2. So bekommen Sie den Prüfer so schnell wie möglich aus dem Büro
Ich spreche nicht vom Vortäuschen einer ansteckenden Krankheit und aus dem Gebäude stürmen – ich spreche davon, alle Daten leicht zugänglich und durchsuchbar zur Hand zu haben, so dass der Prüfer nicht warten muss, während Sie nach der buchstäblichen Nadel im Heuhaufen suchen. Wenn Ihre Identitätsdaten zentral und durchsuchbar konsolidiert sind, so dass der Prüfer die gewünschten Informationen mit Hilfe eines Reports schnell bekommt, ist die Prüfung auch schneller vorbei.
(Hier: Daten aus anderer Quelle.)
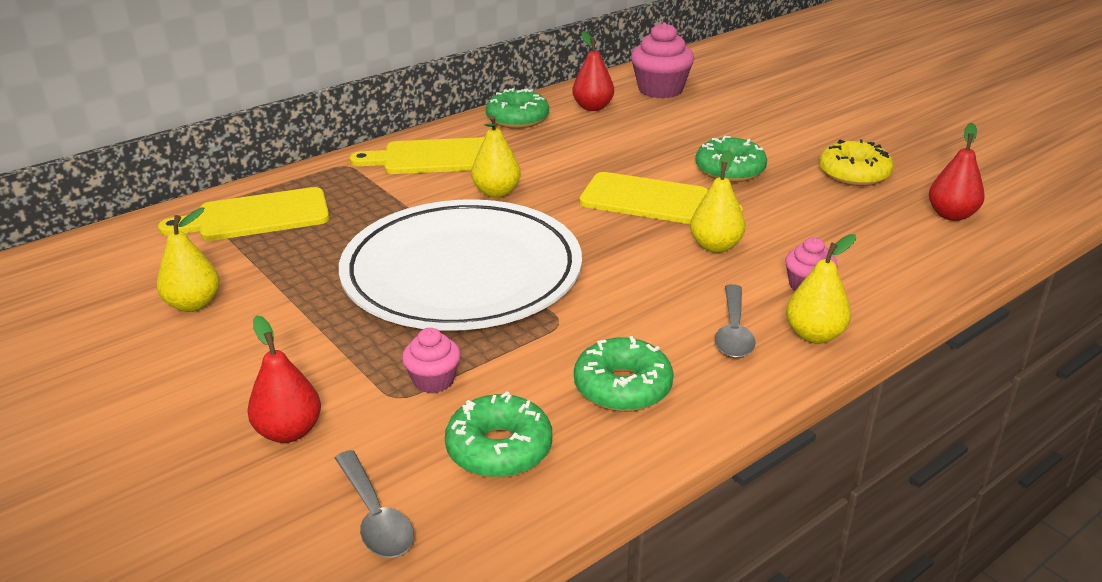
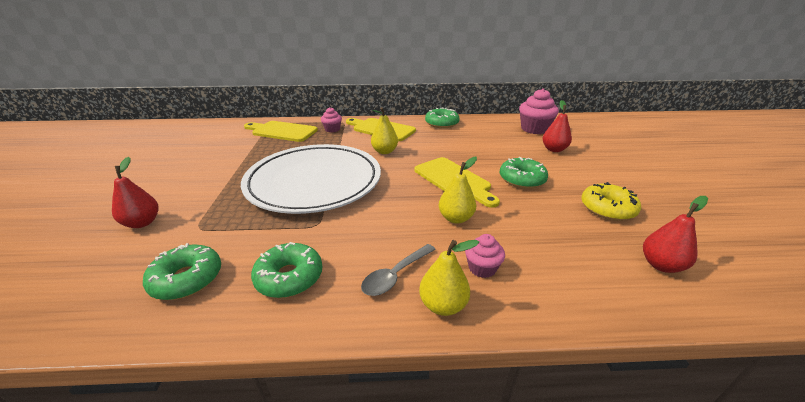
camera: 35 degrees right, 0 degrees up
(193, 304) = (208, 156): yellow pear -> none
(375, 516) = (93, 283): grey spoon -> none
(433, 380) = (223, 227): pink cupcake -> pink cupcake (332, 129)
(593, 107) = (486, 128): red pear -> red pear (554, 149)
3. Eigener Zugang für den Prüfer zur Erzeugung eigener Reports
Angenommen, die ersten beiden Punkte wurden umgesetzt, die Identitäts- und Zugangsdaten sind zentral hinterlegt, und es besteht die Möglichkeit zur schnellen Suche nach der gewünschten Information. Warum nicht den Mittelsmann aus dem Spiel nehmen und dem Prüfer ein sicheres Portal zur Verfügung stellen, so dass er sich die gewünschten Informationen selbst besorgen kann? Wenn man die Möglichkeit schafft, dem Prüfer in einer Rolle Zugang zu gewähren, in der er lediglich Abfragen durchführen und Reports erzeugen kann, kann nichts passieren, und gleichzeitig zeigen Sie, dass Sie nichts zu verbergen haben.
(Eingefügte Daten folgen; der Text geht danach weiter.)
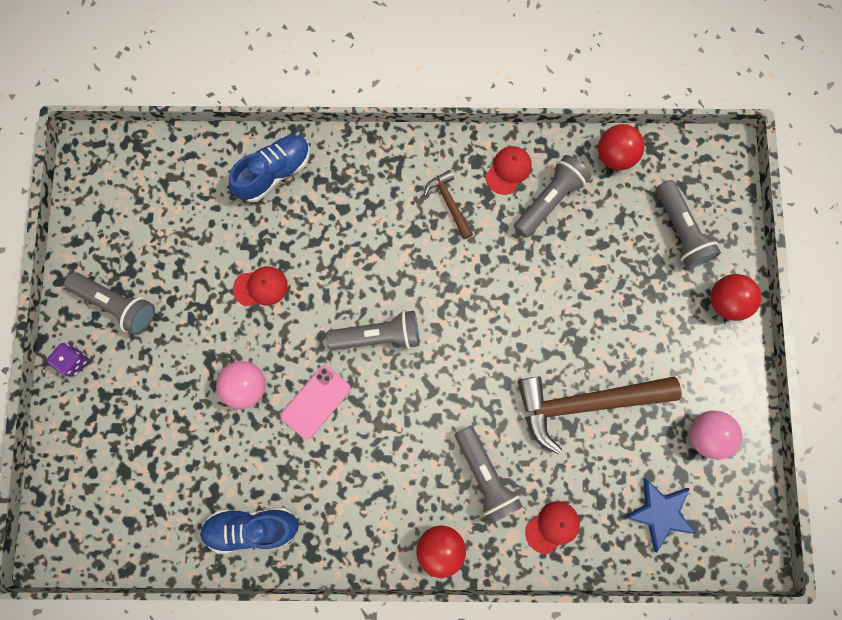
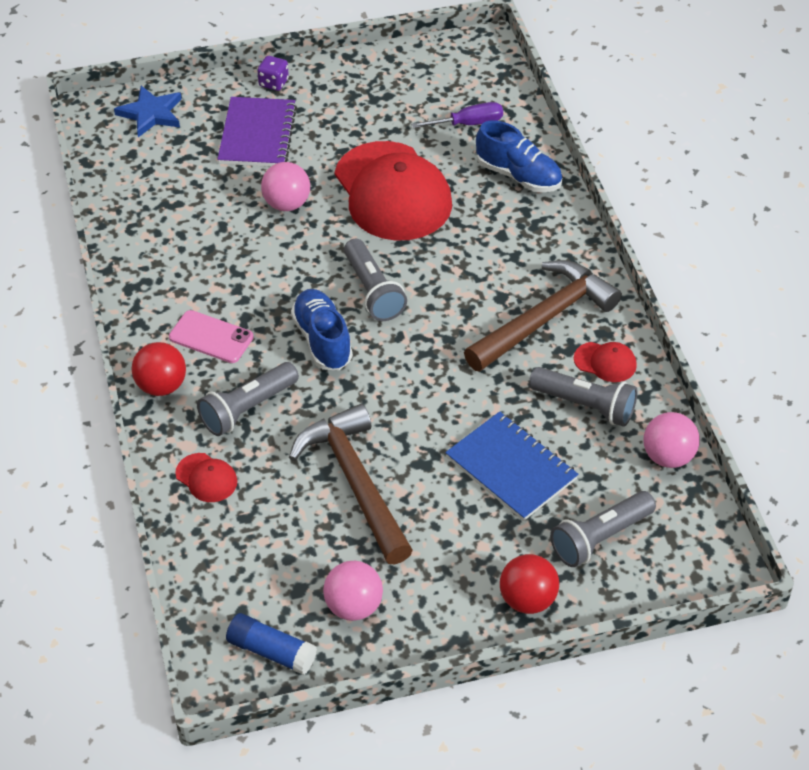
camera: 75 degrees right, 30 degrees down
(118, 304) = (338, 98): grey flashlight -> none
(143, 393) = (257, 135): none -> purple notebook
(193, 196) = (468, 124): none -> purple screwdriver
(252, 527) = (147, 238): blue shoe -> blue shoe (322, 340)
(261, 287) = (392, 192): red cap -> red cap, size x2.43
(316, 402) = (287, 258): pink phone -> pink phone (211, 337)
(449, 203) = (544, 319): brown hammer -> brown hammer, size x2.09
(599, 276) = (511, 468): none -> blue notebook
(614, 156) = (668, 457): red ball -> pink ball
(660, 513) = (247, 576): blue star -> blue star (151, 114)
(735, 509) = (271, 651): none -> blue glue stick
4. Schlüpfen Sie in die Rolle des Prüfers und finden Sie Fehler, bevor der Prüfer sie findet
Herauszufinden, dass ein Compliance-Verstoß vorliegt, ist nie erfreulich. Kommt der Verstoß allerdings bei einer Prüfung ans Licht, ist das noch schlimmer, da man sich hierbei vor den Augen des Prüfers abmüht, eine Lösung für ein Versäumnis zu suchen. Warum erzeugen Sie nicht einfach mal einige Reports im Vorfeld? Wenn man zum Beispiel weiß, dass der Prüfer bald kommt, um die Einhaltung der PCI-Anforderungen durch die Organisation zu überprüfen, könnte man einige spezielle Reports zu den PCI-Anforderungen erzeugen und sehen, wo man steht. So ist man, wenn ein Fehler oder ein Verstoß festgestellt wird, in einer besseren Position und kann Maßnahmen ergreifen, bevor die Prüfung erfolgt. Sehen Sie es so: wenn etwas in der eigenen Abteilung schiefgelaufen ist – möchten Sie dann derjenige sein, der das Problem entdeckt und die Integrität besitzt, zu sagen "Ich habe das Problem entdeckt, und bereits Maßnahmen zur Behebung ergriffen", oder möchten Sie lieber in der Defensive sein und den Prüfer das Problem vor Ihnen, Ihrem Vorgesetzten und der Unternehmensführung ausbreiten lassen? Der Nachweis der Compliance macht keinen Spaß, und ich kenne auch keine Kinder, deren sehnlichster Berufswunsch es ist, Compliance-Prüfer zu werden – allerdings ist auch nicht alles so schlimm wie beispielsweise ein Zahnarztbesuch. Wenn Sie diese vier Schritte beachten, wird ihre nächste Prüfung zur schnellen, effizienten und befriedigenden Angelegenheit – sowohl für Sie als auch für den Prüfer.